"Pacing the Cage"

March 10, 2019





12And the Spirit immediately drove Jesus out into the wilderness. 13He was in the wilderness forty days, tempted by Satan; and he was with the wild beasts; and the angels ministered to him.

                                                      (Mark 1:12-13, RSV)



Today as we begin Lent, we’re going to do something completely different.  If you know me you know that I’m a music guy the way some people are sports people or foodies.  Nature and music, especially concerts, are places that I feel spiritually and emotionally uplifted, especially if U2 is the main act. 


This morning you are invited to meditate on three songs by Canadian singer/songwriter Bruce Cockburn (pronounced COH-burn).  He’s been making music since the late 60’s and is still recording today.  Stylistically, he plays folk, rock, and world music.  Today you’ll hear three of his softer pieces.   His music is deeply spiritual and often reflects his commitment to social activism, though not in today’s songs.  I love his music and hope you’ll like it too,


The scripture story for the First Sunday in Lent is always the same--Jesus fasting in the desert for 40 days, including his 3 temptations.  I’ve chosen 3 songs that reflect similar themes as we begin the Lenten season.  None of these songs were written for Lent, but you’ll see the parallels.  You’ll find the lyrics inserted in your order of worship.

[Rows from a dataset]
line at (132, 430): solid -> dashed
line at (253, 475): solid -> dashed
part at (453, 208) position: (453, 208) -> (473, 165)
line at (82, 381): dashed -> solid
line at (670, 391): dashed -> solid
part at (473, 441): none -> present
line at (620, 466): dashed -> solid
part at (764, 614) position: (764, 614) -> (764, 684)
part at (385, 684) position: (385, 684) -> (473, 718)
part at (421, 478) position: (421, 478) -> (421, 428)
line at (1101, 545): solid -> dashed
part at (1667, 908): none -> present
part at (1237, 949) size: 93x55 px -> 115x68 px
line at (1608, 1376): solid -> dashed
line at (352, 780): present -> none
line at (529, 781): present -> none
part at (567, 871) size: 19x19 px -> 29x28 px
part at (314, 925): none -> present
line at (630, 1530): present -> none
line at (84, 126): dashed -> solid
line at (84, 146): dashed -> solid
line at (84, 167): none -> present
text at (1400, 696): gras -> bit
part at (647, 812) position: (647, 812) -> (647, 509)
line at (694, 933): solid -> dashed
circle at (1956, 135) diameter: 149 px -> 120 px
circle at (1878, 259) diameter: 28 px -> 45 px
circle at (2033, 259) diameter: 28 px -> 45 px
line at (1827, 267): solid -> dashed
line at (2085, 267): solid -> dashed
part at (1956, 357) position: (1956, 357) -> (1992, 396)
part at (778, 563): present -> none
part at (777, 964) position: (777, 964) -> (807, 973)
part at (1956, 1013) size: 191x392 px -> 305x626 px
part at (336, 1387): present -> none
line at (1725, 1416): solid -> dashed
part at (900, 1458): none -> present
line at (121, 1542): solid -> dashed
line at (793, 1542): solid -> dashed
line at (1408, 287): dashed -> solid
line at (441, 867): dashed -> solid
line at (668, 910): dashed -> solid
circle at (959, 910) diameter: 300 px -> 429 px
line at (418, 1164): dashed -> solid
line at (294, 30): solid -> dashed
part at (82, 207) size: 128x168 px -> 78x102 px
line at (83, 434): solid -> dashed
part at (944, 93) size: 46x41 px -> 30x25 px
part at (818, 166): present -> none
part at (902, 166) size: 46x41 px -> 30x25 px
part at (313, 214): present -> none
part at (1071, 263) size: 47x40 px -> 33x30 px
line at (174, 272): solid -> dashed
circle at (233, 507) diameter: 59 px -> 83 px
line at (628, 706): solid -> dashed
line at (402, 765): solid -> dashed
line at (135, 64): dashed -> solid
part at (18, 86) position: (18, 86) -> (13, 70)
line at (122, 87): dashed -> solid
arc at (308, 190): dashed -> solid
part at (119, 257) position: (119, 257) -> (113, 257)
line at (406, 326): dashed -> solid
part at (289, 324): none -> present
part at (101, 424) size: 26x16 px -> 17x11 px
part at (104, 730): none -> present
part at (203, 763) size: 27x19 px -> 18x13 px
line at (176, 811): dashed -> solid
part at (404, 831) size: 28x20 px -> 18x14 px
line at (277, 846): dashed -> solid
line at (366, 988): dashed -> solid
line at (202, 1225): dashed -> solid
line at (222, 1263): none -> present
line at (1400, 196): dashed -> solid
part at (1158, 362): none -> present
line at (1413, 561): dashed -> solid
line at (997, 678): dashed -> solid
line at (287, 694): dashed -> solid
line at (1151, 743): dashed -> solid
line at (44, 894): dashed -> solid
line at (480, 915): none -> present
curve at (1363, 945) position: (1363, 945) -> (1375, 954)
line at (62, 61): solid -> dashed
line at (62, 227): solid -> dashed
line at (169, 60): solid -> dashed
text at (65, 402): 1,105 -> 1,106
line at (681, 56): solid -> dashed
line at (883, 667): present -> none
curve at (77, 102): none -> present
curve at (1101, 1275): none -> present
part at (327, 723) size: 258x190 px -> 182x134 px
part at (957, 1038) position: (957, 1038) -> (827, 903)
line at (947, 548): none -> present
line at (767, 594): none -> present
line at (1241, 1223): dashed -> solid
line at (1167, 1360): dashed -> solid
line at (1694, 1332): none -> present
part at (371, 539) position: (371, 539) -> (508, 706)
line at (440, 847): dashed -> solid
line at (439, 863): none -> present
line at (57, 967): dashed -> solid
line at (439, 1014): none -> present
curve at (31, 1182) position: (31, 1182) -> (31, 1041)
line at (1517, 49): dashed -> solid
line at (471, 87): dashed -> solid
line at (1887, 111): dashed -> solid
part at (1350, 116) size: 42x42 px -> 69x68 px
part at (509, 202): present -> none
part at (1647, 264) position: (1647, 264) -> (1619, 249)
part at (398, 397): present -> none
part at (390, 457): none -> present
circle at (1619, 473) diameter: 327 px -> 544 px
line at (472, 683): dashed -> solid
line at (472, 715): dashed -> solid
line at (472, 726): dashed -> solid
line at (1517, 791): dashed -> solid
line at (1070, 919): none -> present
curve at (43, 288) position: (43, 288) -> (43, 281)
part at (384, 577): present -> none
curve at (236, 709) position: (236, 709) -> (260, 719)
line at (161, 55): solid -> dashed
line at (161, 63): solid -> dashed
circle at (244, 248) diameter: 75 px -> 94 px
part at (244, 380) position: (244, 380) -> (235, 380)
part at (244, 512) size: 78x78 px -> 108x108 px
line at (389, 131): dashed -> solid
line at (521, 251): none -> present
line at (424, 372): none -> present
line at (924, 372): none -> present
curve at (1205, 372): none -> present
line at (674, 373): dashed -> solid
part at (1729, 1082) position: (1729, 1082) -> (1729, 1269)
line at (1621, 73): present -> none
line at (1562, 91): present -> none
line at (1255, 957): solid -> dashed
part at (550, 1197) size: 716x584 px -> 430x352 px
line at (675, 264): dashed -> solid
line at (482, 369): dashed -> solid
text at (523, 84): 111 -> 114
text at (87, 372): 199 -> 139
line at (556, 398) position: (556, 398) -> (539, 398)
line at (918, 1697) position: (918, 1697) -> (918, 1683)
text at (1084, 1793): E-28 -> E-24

* To be done:
**A)** Retype the stretch of the sermon from "March 10, 2019" through "ministered to him." word for word.
**B)** Repeat the stretch of the records from their first line through the line containing "line at (1608, 1376): solid -> dashed", reproducing each line precisely.
The sermon and the records have no connection to each other.

* Solutions to the tasks:
**A)**
March 10, 2019





12And the Spirit immediately drove Jesus out into the wilderness. 13He was in the wilderness forty days, tempted by Satan; and he was with the wild beasts; and the angels ministered to him.

**B)**
line at (132, 430): solid -> dashed
line at (253, 475): solid -> dashed
part at (453, 208) position: (453, 208) -> (473, 165)
line at (82, 381): dashed -> solid
line at (670, 391): dashed -> solid
part at (473, 441): none -> present
line at (620, 466): dashed -> solid
part at (764, 614) position: (764, 614) -> (764, 684)
part at (385, 684) position: (385, 684) -> (473, 718)
part at (421, 478) position: (421, 478) -> (421, 428)
line at (1101, 545): solid -> dashed
part at (1667, 908): none -> present
part at (1237, 949) size: 93x55 px -> 115x68 px
line at (1608, 1376): solid -> dashed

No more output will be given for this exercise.